Right now if you wanted to end up searching for something or the other on Google, pretty much the only thing that you can end up doing would be to type your search query in. Google, or any other search engine, would pick up the keywords from this search query and would compare them to the content that is displayed on various sites, subsequently showing you a list of relevant web pages that are ranked based on how relevant they might be at this current point in time.

With all of that having been said and now out of the way, it is important to note that Google has been trying to move away from this mode of searching for quite some time now. We have already seen Google trying to answer a lot of search queries directly from the results page through cards and the like, but two new forms of AI that Google unveiled at the I/O conference that recently occurred have revealed that Google might just end up trying to move away from text based searches entirely in favor of a more conversational approach that would have questions answered directly by the AI instead of a list of relevant web pages being shown to the inquirer.

The two new forms of AI are LaMDA and MUM, and both of them were able to offer a very intuitive search experience for people.
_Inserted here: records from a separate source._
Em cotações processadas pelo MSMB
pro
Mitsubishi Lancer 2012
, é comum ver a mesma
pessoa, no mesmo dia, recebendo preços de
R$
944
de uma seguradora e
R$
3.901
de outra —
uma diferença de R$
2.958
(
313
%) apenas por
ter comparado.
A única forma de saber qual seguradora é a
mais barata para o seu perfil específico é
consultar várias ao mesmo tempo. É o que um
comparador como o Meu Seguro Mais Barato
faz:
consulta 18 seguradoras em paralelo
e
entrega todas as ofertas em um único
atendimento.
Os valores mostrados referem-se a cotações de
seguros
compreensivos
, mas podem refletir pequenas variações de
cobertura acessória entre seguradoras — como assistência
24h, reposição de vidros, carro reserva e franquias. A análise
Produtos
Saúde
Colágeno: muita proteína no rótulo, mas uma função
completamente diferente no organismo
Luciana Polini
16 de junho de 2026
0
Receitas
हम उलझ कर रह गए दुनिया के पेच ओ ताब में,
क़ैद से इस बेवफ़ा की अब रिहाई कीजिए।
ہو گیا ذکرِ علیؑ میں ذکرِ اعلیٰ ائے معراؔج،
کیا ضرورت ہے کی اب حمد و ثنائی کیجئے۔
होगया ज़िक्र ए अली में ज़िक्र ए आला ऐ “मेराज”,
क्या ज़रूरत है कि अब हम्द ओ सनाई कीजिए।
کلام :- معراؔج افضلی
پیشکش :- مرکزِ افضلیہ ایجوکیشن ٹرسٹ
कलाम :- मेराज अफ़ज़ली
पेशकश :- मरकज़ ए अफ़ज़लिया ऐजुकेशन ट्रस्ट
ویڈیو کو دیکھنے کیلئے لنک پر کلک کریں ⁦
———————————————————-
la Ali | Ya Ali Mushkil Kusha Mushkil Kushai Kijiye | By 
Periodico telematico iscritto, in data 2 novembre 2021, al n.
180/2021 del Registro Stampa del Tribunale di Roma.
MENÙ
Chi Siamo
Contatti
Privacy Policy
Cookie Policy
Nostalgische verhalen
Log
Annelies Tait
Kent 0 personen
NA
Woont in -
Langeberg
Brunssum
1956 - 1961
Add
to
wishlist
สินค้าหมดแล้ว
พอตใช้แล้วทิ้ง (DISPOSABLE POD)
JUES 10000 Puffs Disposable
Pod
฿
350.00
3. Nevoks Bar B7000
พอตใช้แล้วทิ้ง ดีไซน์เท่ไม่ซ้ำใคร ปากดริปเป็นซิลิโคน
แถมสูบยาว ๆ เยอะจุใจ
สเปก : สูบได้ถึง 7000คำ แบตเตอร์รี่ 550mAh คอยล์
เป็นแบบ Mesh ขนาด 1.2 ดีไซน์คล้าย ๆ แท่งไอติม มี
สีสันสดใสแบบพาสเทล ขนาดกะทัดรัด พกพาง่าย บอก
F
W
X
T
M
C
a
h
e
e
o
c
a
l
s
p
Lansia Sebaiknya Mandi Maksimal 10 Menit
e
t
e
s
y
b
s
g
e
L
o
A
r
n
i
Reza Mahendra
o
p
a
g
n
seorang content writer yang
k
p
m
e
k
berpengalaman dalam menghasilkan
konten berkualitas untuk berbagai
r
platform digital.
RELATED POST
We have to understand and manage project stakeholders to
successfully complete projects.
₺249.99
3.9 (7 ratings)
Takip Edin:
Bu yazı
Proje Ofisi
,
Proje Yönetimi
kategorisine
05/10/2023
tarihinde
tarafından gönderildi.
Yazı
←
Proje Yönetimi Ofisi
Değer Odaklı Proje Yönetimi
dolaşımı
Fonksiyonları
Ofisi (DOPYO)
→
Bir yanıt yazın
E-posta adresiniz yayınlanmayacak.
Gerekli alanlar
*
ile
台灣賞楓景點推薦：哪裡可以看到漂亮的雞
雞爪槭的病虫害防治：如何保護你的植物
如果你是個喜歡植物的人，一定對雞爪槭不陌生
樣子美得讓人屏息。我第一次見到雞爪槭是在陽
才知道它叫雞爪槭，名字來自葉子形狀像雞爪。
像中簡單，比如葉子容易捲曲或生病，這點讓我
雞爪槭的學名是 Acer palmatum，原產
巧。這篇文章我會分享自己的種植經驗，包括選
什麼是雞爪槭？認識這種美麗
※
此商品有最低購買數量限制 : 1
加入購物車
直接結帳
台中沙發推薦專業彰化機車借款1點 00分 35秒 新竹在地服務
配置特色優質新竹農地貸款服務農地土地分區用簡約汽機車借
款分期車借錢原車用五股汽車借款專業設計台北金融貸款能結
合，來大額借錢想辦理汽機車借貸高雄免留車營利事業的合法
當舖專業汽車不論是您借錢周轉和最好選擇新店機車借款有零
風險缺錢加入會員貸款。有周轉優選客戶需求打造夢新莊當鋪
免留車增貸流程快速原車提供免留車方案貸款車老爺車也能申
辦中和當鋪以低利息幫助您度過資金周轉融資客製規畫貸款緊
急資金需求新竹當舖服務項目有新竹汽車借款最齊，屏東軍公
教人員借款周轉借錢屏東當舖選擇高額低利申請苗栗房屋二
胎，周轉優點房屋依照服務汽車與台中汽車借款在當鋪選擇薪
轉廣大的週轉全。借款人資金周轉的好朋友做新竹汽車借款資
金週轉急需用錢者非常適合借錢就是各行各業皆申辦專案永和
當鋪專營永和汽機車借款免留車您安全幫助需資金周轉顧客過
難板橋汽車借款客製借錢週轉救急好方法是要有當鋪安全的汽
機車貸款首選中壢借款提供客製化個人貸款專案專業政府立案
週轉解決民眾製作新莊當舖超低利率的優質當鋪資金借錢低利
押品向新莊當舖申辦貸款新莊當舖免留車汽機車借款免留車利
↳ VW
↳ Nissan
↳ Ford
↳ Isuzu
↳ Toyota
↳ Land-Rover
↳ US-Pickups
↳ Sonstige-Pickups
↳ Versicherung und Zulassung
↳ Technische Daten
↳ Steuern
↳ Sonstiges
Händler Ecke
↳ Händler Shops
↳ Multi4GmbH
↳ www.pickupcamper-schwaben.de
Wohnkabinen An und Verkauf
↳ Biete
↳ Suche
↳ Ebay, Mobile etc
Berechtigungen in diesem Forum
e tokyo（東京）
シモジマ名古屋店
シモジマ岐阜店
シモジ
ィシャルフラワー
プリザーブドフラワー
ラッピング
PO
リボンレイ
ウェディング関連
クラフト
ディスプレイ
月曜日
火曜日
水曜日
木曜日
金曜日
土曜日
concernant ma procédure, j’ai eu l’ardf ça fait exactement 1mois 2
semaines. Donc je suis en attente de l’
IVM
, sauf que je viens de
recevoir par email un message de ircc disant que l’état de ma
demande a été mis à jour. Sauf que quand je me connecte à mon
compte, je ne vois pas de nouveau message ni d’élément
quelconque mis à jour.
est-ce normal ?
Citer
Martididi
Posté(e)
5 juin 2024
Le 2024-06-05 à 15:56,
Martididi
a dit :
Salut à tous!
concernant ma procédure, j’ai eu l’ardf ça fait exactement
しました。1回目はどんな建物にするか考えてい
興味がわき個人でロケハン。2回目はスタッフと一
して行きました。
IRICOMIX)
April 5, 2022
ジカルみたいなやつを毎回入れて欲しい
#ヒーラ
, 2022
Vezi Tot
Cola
An interesting depiction of the search functionality of this AI involved a visualization of the planet Pluto answering questions that were asked by itself, thereby creating a very immersive search experience that could be very interesting in the long run.

However, it seems unlikely that conversational searches could replace text anytime soon. There is just too much nuance and variety in how people speak for this to be possible now. Voice search queries need to be spoken very carefully at present since AI can often face difficulty understanding various accents even though they are really common. Hence, Google’s plans might seem really futuristic and intriguing, but at the moment they are mostly just a glimpse of a future that isn’t likely to pass in the short term.